In the Curse of the Golden Flower article below, copy out the passage that begins at the words "2006 Chinese film" and stops after the words "leader Huang Chao.".

_Supplied text_
=== Begin Enclosure ===
- Theatrical release poster
- 满城尽带黄金甲
- Directed by: Zhang Yimou
- Written by: Zhang Yimou
- Based on: Thunderstorm by Cao Yu (play)
- Produced by: William Kong; Zhang Weiping; Zhang Yimou;
- Starring: Chow Yun-fat; Gong Li; Jay Chou;
- Cinematography: Zhao Xiaoding
- Edited by: Cheng Long
- Music by: Shigeru Umebayashi
- Production company: Edko Films
- Distributed by: Edko Films; China Film Group; Beijing New Picture Film Company;
- Release date: December 21, 2006;
- Running time: 114 minutes
- Country: China
- Language: Mandarin
- Budget: US$45 million
- Box office: US$78,568,977

= Curse of the Golden Flower =

2006 Chinese film by Zhang Yimou

Curse of the Golden Flower is a 2006 Chinese epic wuxia drama film written and directed by Zhang Yimou. The Chinese title of the movie is taken from the last line of a poem by the Tang dynasty rebel leader Huang Chao.

With a budget of US$45 million, it was, at the time of its release, the most expensive Chinese film to date, surpassing Chen Kaige's The Promise (2005). It was chosen as China's entry for the Academy Award for Best Foreign Language Film for the year 2006, but did not receive the nomination. The film was nominated for Costume Design. In 2007, it received fourteen nominations at the 26th Hong Kong Film Awards and won Best Actress for Gong Li, Art Direction, Best Costume and Make Up Design and Best Original Film Song for "菊花台" (Chrysanthemum Terrace) by Jay Chou.

The plot is based on the 1934 play Thunderstorm by Cao Yu, but it is set in Imperial China instead of the 20th century.

==Plot==

On the eve of the Double Ninth Festival, the Emperor and the second of his three sons, Prince Jai, return from their military campaign to Nanjing so they can celebrate the holiday with their family. However, the Empress has been in an affair with the first son, Crown Prince Wan, who was born of the Emperor's previous wife. At the same time, Crown Prince Wan has been in an affair with Jiang Chan, daughter of the Imperial Doctor, and is keen on rejecting the throne so that he may run away with her.

Prince Jai notices the declining health of his mother, and is confused by her sudden interest in chrysanthemums, the golden flowers. The Empress explains that the tea she drinks has been poisoned for some time by the Emperor, but that she is planning a rebellion to overthrow him. After some initial hesitation, Prince Jai agrees to be the leader of the rebellion. The Empress hires a mysterious woman to discover the type of poison which she is suffering from, but the woman is captured by Crown Prince Wan and taken to the Emperor. As it happens, the woman is Jiang Shi, the Imperial Doctor's wife, whom the Emperor imprisoned a while ago and who was believed dead, but somehow escaped. The Emperor decides to pardon her and to promote the Imperial Doctor to governor of Suzhou. When Crown Prince Wan meets with Jiang Chan to say goodbye, she informs him that the Empress has woven 10,000 scarves with golden flower sigils. Crown Prince Wan confronts the Empress, and when she admits to planning a rebellion, he is anguished, and tries to kill himself, but survives.
=== End Enclosure ===
[Saved entries]
=== Begin Enclosure ===
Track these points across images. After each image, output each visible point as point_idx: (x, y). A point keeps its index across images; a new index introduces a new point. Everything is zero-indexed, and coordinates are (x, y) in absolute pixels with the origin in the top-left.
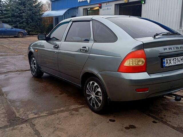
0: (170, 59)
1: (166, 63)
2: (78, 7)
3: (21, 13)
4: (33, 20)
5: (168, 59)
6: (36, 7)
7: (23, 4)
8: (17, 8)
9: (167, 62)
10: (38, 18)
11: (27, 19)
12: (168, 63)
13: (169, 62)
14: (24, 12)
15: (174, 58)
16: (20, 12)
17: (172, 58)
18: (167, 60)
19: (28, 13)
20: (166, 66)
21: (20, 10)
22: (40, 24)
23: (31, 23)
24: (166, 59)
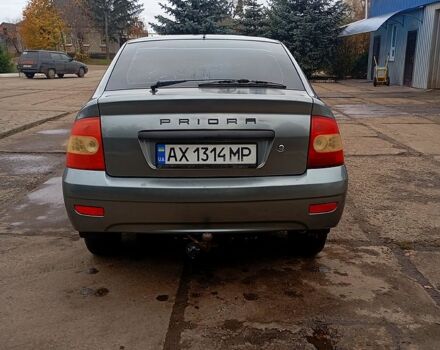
0: (184, 147)
1: (170, 156)
2: (425, 6)
3: (292, 29)
4: (316, 46)
5: (177, 147)
6: (329, 12)
7: (300, 7)
8: (285, 18)
9: (172, 154)
10: (331, 40)
11: (303, 42)
12: (175, 156)
13: (179, 154)
14: (297, 27)
15: (200, 146)
16: (289, 26)
17: (193, 147)
18: (173, 149)
19: (305, 28)
20: (167, 162)
21: (290, 22)
22: (333, 53)
23: (311, 51)
24: (168, 147)
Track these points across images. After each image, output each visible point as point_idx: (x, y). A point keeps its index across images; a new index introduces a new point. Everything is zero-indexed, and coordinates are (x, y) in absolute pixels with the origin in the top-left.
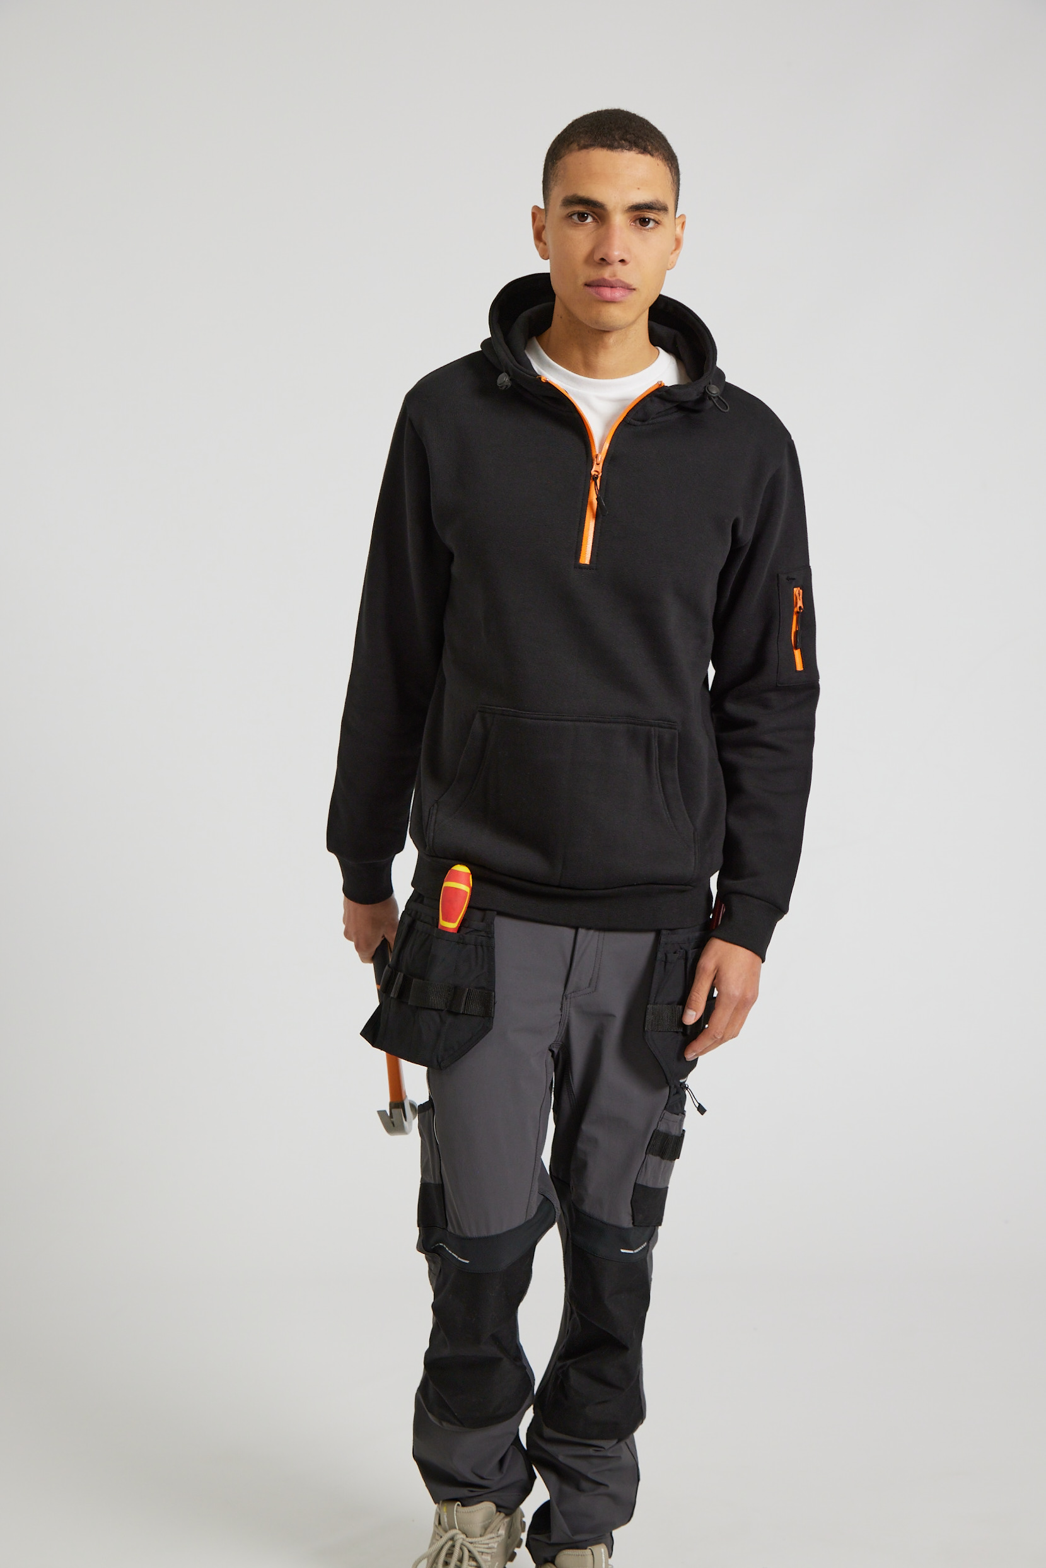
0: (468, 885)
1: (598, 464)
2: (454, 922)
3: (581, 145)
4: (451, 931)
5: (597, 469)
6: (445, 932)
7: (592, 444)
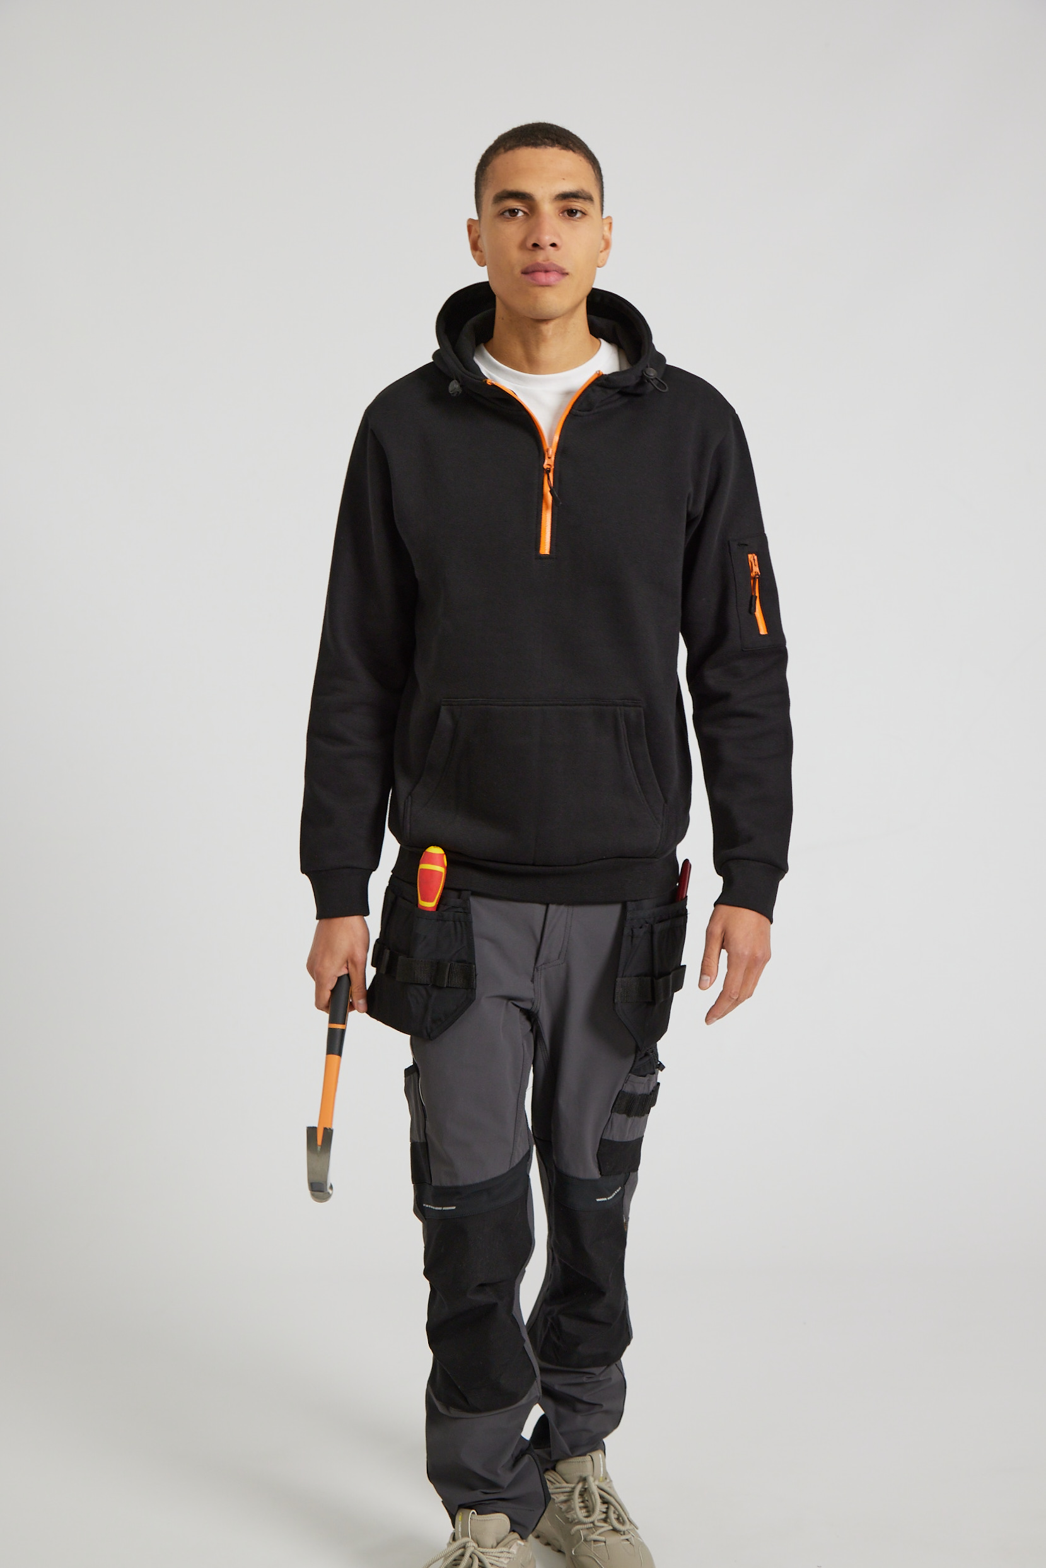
0: (443, 865)
1: (550, 457)
2: (432, 901)
3: (507, 148)
4: (430, 910)
5: (549, 463)
6: (424, 911)
7: (542, 439)
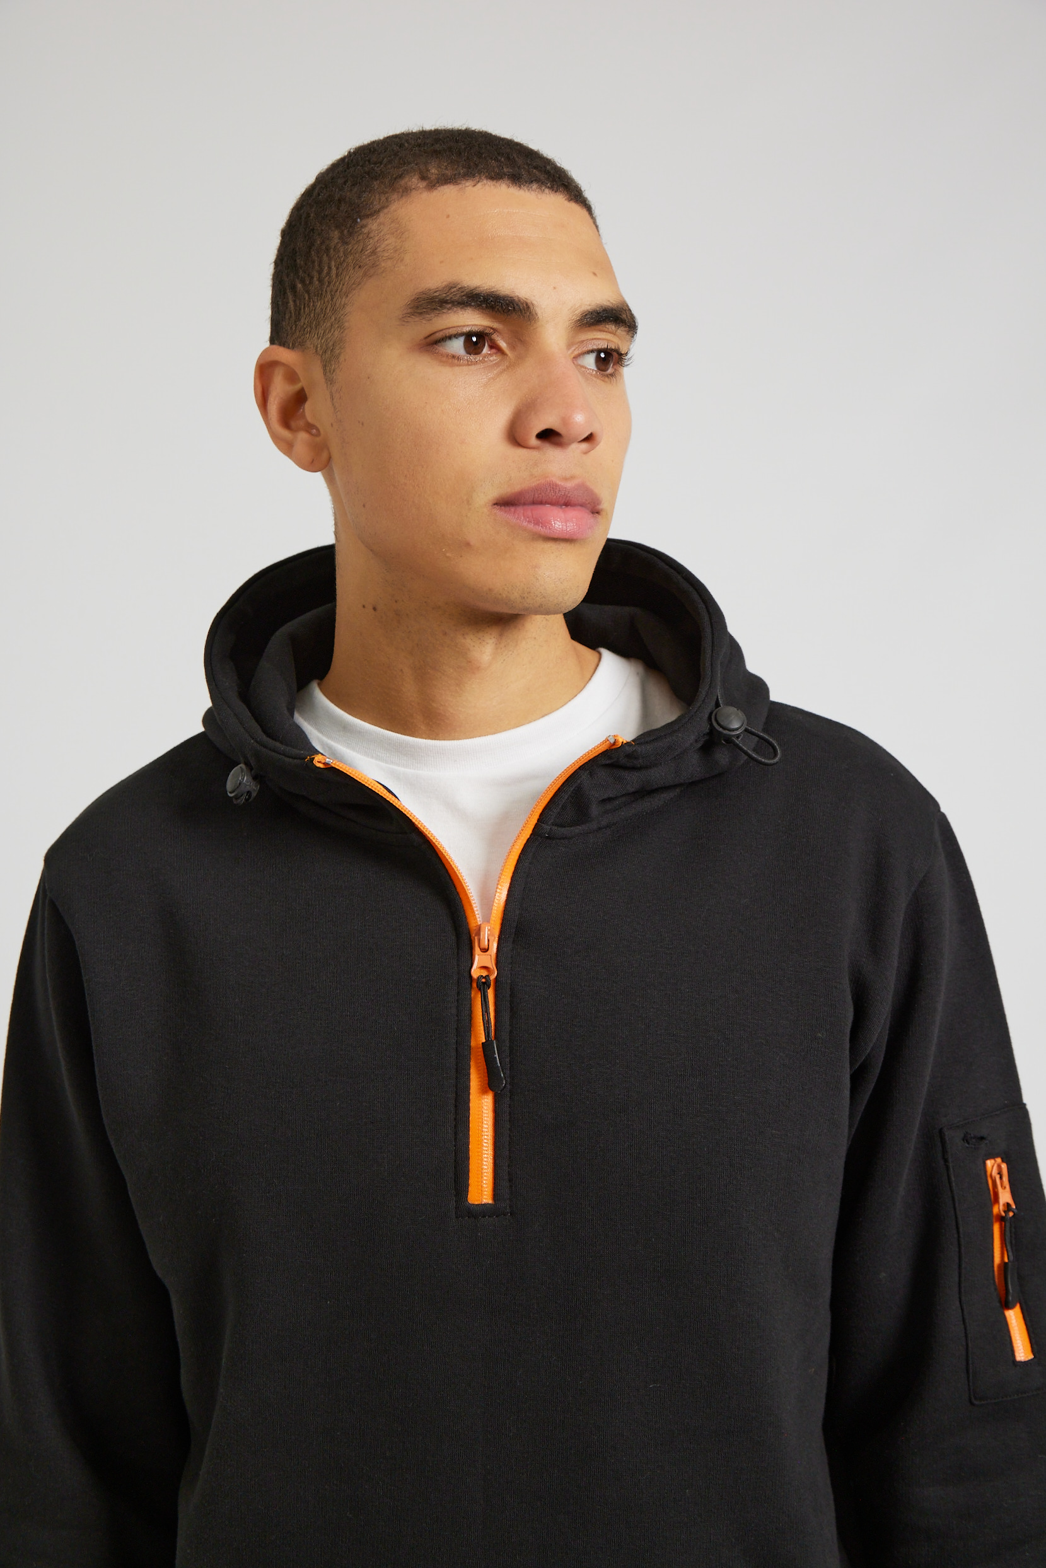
1: (485, 950)
3: (433, 177)
5: (483, 962)
7: (464, 902)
=== End Enclosure ===
_Exercise solution_
2006 Chinese film by Zhang Yimou

Curse of the Golden Flower is a 2006 Chinese epic wuxia drama film written and directed by Zhang Yimou. The Chinese title of the movie is taken from the last line of a poem by the Tang dynasty rebel leader Huang Chao.